Task data ::

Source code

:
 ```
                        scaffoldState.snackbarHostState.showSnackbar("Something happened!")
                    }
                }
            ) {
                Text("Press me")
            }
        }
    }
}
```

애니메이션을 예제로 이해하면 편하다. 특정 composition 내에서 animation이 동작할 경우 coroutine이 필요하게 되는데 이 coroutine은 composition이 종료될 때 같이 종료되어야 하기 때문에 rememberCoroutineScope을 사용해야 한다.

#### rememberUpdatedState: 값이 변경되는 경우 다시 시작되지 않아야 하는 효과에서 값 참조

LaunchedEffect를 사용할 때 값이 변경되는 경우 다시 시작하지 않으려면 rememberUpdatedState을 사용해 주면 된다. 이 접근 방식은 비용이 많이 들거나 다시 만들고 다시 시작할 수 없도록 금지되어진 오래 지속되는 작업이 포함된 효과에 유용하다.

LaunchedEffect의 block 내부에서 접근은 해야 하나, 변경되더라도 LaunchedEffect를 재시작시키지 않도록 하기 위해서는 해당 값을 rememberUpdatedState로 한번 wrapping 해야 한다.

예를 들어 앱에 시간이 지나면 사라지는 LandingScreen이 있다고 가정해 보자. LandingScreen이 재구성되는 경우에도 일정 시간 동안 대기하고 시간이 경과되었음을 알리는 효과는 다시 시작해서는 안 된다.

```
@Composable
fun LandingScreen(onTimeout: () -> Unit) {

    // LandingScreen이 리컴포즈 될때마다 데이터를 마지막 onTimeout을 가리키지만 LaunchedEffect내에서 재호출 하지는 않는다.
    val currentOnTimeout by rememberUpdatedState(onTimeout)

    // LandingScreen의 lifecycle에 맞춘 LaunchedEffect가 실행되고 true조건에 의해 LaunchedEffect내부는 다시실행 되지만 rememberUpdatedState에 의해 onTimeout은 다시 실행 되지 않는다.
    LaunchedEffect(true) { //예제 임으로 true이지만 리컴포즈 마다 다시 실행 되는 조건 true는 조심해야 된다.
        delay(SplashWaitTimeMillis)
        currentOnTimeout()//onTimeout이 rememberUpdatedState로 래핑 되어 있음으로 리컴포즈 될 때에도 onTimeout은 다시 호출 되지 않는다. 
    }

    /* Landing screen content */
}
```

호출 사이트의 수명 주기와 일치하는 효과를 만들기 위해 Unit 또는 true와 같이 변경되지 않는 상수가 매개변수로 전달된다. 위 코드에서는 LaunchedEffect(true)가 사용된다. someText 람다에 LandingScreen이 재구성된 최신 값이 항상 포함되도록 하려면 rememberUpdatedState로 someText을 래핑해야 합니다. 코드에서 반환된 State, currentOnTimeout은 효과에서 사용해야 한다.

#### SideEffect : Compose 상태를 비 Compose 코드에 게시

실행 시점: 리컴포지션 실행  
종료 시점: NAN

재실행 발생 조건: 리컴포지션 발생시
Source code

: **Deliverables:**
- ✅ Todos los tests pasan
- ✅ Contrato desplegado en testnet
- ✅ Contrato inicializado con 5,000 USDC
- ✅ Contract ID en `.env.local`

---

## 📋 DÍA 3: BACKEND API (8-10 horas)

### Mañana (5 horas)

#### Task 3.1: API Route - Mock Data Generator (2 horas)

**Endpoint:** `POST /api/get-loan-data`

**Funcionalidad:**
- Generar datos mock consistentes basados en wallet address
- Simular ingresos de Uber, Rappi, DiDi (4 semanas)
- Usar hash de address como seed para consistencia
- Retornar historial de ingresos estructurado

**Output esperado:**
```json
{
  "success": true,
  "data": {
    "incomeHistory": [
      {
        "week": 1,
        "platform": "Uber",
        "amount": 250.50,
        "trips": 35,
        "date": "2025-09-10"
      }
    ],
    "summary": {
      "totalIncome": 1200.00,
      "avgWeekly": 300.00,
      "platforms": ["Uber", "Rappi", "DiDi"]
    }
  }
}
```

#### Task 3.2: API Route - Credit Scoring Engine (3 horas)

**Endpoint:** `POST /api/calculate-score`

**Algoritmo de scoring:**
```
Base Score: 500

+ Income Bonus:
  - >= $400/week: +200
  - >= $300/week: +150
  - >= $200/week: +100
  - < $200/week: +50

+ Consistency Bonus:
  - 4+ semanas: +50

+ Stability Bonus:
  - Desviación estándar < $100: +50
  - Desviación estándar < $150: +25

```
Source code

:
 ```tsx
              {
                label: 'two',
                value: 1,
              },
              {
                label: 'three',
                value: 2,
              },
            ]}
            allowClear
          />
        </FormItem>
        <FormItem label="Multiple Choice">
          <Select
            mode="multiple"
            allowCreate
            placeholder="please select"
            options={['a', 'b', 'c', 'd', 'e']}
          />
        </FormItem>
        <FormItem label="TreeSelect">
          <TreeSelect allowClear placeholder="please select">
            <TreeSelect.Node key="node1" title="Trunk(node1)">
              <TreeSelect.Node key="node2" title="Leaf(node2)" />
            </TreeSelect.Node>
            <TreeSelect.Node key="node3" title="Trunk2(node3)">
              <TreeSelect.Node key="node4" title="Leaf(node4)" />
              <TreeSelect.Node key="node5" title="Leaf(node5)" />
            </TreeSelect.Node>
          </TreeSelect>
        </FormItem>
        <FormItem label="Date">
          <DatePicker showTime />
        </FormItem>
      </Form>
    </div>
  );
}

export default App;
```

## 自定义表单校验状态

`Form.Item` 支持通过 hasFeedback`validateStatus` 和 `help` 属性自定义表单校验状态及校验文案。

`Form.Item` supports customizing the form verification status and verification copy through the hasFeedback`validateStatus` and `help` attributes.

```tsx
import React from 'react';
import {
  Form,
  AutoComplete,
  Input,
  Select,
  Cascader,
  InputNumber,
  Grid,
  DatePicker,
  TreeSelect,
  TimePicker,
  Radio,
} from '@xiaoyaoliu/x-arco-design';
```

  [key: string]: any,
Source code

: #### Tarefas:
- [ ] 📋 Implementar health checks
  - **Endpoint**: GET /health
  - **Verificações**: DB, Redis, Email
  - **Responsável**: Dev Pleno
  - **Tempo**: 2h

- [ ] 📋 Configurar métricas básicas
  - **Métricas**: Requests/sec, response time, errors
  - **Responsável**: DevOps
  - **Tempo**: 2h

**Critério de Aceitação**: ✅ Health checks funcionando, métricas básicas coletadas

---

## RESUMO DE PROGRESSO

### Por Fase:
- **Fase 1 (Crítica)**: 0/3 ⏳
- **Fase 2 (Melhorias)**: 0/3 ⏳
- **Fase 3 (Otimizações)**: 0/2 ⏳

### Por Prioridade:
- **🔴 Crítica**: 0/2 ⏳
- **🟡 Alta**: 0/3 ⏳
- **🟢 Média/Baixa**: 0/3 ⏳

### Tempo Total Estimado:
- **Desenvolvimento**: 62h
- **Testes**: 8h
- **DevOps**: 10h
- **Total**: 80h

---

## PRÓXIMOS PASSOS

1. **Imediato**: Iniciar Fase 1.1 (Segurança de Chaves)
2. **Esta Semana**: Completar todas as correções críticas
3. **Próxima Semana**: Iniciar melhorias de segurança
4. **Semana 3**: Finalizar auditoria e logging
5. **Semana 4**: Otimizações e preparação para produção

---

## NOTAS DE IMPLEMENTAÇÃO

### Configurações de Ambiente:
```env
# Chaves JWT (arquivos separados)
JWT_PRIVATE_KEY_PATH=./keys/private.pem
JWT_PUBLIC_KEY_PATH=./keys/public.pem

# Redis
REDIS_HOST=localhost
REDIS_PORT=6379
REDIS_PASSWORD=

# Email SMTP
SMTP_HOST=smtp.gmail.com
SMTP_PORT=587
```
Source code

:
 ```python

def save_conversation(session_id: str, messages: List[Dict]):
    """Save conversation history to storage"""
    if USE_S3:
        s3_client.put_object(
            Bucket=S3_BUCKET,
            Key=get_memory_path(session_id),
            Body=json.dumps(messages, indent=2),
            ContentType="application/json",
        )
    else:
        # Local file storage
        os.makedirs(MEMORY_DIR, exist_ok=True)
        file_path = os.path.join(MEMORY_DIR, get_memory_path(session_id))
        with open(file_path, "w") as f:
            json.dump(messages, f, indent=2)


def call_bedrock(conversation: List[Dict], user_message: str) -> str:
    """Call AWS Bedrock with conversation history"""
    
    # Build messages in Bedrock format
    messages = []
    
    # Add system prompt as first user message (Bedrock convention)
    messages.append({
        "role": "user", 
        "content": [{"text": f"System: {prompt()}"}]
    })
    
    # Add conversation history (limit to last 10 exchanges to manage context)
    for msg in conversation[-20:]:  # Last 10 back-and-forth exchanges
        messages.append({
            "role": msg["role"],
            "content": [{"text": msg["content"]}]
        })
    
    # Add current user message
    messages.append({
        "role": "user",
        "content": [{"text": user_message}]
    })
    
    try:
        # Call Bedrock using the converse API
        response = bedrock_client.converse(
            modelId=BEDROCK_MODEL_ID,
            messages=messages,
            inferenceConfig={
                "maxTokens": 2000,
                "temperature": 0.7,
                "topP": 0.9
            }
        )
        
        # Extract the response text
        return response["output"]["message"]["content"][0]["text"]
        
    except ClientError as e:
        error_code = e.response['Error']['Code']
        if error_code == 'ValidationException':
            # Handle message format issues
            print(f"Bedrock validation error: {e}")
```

Assigned task :: Each line from the top of the material above, through the one that contains "- ✅ Todos los tests pasan", should be restated word for word.

Answer for this exercise ::
Source code

:
 ```
                        scaffoldState.snackbarHostState.showSnackbar("Something happened!")
                    }
                }
            ) {
                Text("Press me")
            }
        }
    }
}
```

애니메이션을 예제로 이해하면 편하다. 특정 composition 내에서 animation이 동작할 경우 coroutine이 필요하게 되는데 이 coroutine은 composition이 종료될 때 같이 종료되어야 하기 때문에 rememberCoroutineScope을 사용해야 한다.

#### rememberUpdatedState: 값이 변경되는 경우 다시 시작되지 않아야 하는 효과에서 값 참조

LaunchedEffect를 사용할 때 값이 변경되는 경우 다시 시작하지 않으려면 rememberUpdatedState을 사용해 주면 된다. 이 접근 방식은 비용이 많이 들거나 다시 만들고 다시 시작할 수 없도록 금지되어진 오래 지속되는 작업이 포함된 효과에 유용하다.

LaunchedEffect의 block 내부에서 접근은 해야 하나, 변경되더라도 LaunchedEffect를 재시작시키지 않도록 하기 위해서는 해당 값을 rememberUpdatedState로 한번 wrapping 해야 한다.

예를 들어 앱에 시간이 지나면 사라지는 LandingScreen이 있다고 가정해 보자. LandingScreen이 재구성되는 경우에도 일정 시간 동안 대기하고 시간이 경과되었음을 알리는 효과는 다시 시작해서는 안 된다.

```
@Composable
fun LandingScreen(onTimeout: () -> Unit) {

    // LandingScreen이 리컴포즈 될때마다 데이터를 마지막 onTimeout을 가리키지만 LaunchedEffect내에서 재호출 하지는 않는다.
    val currentOnTimeout by rememberUpdatedState(onTimeout)

    // LandingScreen의 lifecycle에 맞춘 LaunchedEffect가 실행되고 true조건에 의해 LaunchedEffect내부는 다시실행 되지만 rememberUpdatedState에 의해 onTimeout은 다시 실행 되지 않는다.
    LaunchedEffect(true) { //예제 임으로 true이지만 리컴포즈 마다 다시 실행 되는 조건 true는 조심해야 된다.
        delay(SplashWaitTimeMillis)
        currentOnTimeout()//onTimeout이 rememberUpdatedState로 래핑 되어 있음으로 리컴포즈 될 때에도 onTimeout은 다시 호출 되지 않는다. 
    }

    /* Landing screen content */
}
```

호출 사이트의 수명 주기와 일치하는 효과를 만들기 위해 Unit 또는 true와 같이 변경되지 않는 상수가 매개변수로 전달된다. 위 코드에서는 LaunchedEffect(true)가 사용된다. someText 람다에 LandingScreen이 재구성된 최신 값이 항상 포함되도록 하려면 rememberUpdatedState로 someText을 래핑해야 합니다. 코드에서 반환된 State, currentOnTimeout은 효과에서 사용해야 한다.

#### SideEffect : Compose 상태를 비 Compose 코드에 게시

실행 시점: 리컴포지션 실행  
종료 시점: NAN

재실행 발생 조건: 리컴포지션 발생시
Source code

: **Deliverables:**
- ✅ Todos los tests pasan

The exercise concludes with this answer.